--- EXCERPTED PASSAGE ---
Bad Mashup: Phishers Love Your Social Data

I think a lot about social Web services, the naiveté of users/consumers and the social contract between those services and you. On the one hand the Terms of Service of many social sites are distinctly anti-social (the subject of an upcoming post). On another hand, and far outside your social network and service provider, are predators that have free access to your data (by the way, not necessarily under your control, as suggested above). Those predators - the phishers of your assets, and you, make a nasty mashup in which you have nothing to gain, and stand to lose a great deal. All this seems to add up to our living in a sad period of time when you, a member of an online social network, are being rewarded for posting your content by getting the shaft from many sides.

In another post I'll talk about the Terms of Service, where you enjoy the benefits of membership in a social network, but lose control of your content and personal information. It would be theft if only you hadn't agreed to the terms. In this post, we'll just talk about how you hand over to thieves, literally, the keys to your castle.

When you post your contacts to Facebook, or to Linked-in, you expose to the public information about yourself. That's what social networking is for, right. It seems harmless, even useful, to display for all the world to see information about who you know, where you live, what your interests are, and your thoughts about work and play. In a protected environment it would indeed be harmless, and when you're looking for a job it could indeed be very useful. But while you are writing on walls and extending your network, a spider is harvesting your FOAF data, your contacts, your profile, your contact information, and other data. And using your data, someone or something is crafting an attack in which one of your contacts is spoofed in an email message with a personalized message, the purpose of which is to direct you to a compelling Web site in which you eagerly hand over your user id and password to a very private account that holds your tangible wealth. Nice, huh?
--- SUPPLIED INFORMATION ---
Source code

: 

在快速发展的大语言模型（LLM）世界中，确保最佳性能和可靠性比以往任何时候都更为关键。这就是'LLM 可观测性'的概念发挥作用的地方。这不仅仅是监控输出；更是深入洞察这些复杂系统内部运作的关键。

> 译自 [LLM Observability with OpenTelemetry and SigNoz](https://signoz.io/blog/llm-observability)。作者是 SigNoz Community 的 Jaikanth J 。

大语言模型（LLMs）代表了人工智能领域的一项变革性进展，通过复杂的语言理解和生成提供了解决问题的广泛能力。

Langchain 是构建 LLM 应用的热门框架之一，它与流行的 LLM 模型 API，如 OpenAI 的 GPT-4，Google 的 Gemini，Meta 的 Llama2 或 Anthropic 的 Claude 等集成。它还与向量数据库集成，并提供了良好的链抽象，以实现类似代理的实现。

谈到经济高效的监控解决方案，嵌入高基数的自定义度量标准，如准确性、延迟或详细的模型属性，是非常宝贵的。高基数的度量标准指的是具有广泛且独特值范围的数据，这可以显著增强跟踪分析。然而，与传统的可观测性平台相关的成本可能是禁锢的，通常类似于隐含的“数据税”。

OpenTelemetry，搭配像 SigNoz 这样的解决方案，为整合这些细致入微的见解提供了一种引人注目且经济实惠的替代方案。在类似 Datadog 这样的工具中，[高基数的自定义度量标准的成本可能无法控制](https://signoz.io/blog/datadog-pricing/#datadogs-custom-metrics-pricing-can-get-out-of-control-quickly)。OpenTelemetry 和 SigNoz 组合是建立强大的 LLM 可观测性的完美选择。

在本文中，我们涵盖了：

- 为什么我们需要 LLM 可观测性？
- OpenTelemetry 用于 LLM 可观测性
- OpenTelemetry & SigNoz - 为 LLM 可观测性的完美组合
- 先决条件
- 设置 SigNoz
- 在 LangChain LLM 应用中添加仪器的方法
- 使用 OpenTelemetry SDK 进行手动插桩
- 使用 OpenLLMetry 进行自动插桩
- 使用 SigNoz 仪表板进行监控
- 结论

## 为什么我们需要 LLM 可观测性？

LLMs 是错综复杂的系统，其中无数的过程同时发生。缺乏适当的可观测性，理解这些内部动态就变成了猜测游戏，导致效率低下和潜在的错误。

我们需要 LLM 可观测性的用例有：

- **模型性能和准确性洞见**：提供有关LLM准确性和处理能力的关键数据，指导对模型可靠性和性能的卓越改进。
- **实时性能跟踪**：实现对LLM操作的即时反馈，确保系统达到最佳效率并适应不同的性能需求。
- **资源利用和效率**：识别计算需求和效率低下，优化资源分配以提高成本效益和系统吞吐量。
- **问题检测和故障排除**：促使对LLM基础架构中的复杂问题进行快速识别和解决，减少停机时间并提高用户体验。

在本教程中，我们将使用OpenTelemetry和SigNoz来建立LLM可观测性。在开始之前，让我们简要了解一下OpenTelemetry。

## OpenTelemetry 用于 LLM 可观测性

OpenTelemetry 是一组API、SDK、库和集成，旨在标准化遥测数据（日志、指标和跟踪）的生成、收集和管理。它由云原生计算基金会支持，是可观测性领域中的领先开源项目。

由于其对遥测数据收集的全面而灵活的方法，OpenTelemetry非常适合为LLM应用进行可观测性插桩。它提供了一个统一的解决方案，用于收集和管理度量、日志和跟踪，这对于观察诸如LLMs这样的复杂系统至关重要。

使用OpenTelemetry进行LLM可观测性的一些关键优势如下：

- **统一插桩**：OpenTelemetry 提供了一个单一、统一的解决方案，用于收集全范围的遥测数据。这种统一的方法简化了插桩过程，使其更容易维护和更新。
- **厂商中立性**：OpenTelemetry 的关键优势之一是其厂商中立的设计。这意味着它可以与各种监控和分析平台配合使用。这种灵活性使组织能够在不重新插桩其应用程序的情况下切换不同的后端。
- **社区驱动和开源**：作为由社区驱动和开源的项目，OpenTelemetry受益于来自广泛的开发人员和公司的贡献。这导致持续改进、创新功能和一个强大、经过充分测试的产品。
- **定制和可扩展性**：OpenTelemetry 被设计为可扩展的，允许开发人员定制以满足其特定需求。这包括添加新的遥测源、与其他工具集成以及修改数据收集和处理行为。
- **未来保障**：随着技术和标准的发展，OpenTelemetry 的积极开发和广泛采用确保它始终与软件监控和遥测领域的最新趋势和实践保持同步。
---
* PROBLEM TO SOLVE *
Rewrite the part of the article on phishers and social data that begins at the words "In another post" and stops after "to your castle.", putting "kingdom" in place of "castle". The listing has no connection to the article on phishers and social data.

* RESULT OF THIS TASK *
In another post I'll talk about the Terms of Service, where you enjoy the benefits of membership in a social network, but lose control of your content and personal information. It would be theft if only you hadn't agreed to the terms. In this post, we'll just talk about how you hand over to thieves, literally, the keys to your kingdom.